## Exercises
1 – Reproduce everything in the passage on Gödel's incompleteness theorem from "The First Incompleteness" down to "natural number (01011100...".
2 – Answer these questions from the passage on Gödel's incompleteness theorem:
(a) In what year did Gödel give his proof?
(b) What programming language is used to simulate the concept?
(c) What kind of statements does the First Incompleteness Theorem say such a system will always contain?

## Supplied passage
########################################
The more one learns, the more they realize they don't know. In 1931, a young mathematician named Kurt Gödel proved this feeling is a fundamental feature of the universe of logic itself.
The First Incompleteness Theorem reveals a fundamental limit of logic. It indicates that any formal system of rules, provided it's consistent and complex enough for basic arithmetic, cannot be complete. As Gödel proved, such a system will always contain statements that are true but can never be proven by the system's own rules.
We see numerous examples of such systems, e.g., mathematics, any computer program or anything digital in general is such Gödel's formal system. Any digital artifact can be reduced to a natural number (01011100...
) making it a valid formal system.
In this article, we’ll explore how to simulate this concept using TypeScript. This language fulfills all theorem requirements: it is capable of general-purpose computation and non-contradictory. While the full proof requires deep mathematical machinery, we’ll create a simplified model to explain Prof. Gödel's way of thinking.
########################################
Extracted records
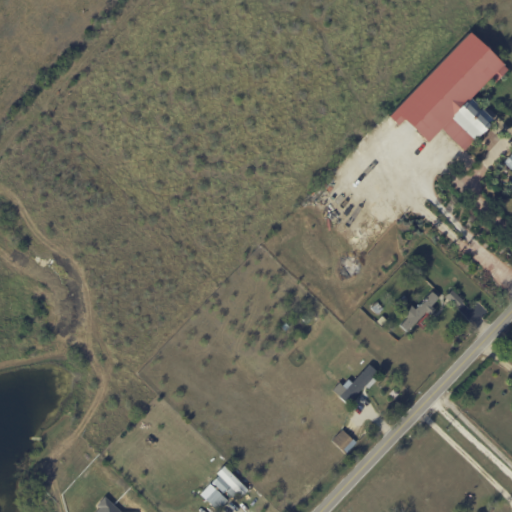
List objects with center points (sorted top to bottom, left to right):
building: (452, 91)
building: (448, 94)
building: (508, 161)
building: (509, 161)
road: (421, 187)
road: (467, 189)
road: (448, 216)
road: (438, 224)
road: (491, 266)
building: (452, 297)
building: (453, 298)
building: (287, 301)
building: (377, 308)
building: (417, 311)
building: (418, 311)
building: (304, 317)
building: (344, 372)
building: (356, 384)
road: (414, 408)
building: (329, 413)
road: (472, 427)
road: (469, 437)
building: (341, 440)
building: (342, 441)
road: (465, 451)
building: (226, 482)
building: (229, 483)
building: (214, 496)
building: (214, 498)
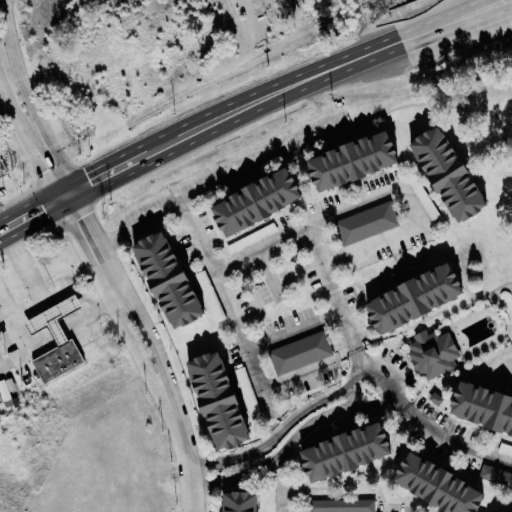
########################################
## Exercise responses
1 –
The First Incompleteness Theorem reveals a fundamental limit of logic. It indicates that any formal system of rules, provided it's consistent and complex enough for basic arithmetic, cannot be complete. As Gödel proved, such a system will always contain statements that are true but can never be proven by the system's own rules.
We see numerous examples of such systems, e.g., mathematics, any computer program or anything digital in general is such Gödel's formal system. Any digital artifact can be reduced to a natural number (01011100...

2 –
(a) 1931
(b) TypeScript
(c) Statements that are true but can never be proven by the system's own rules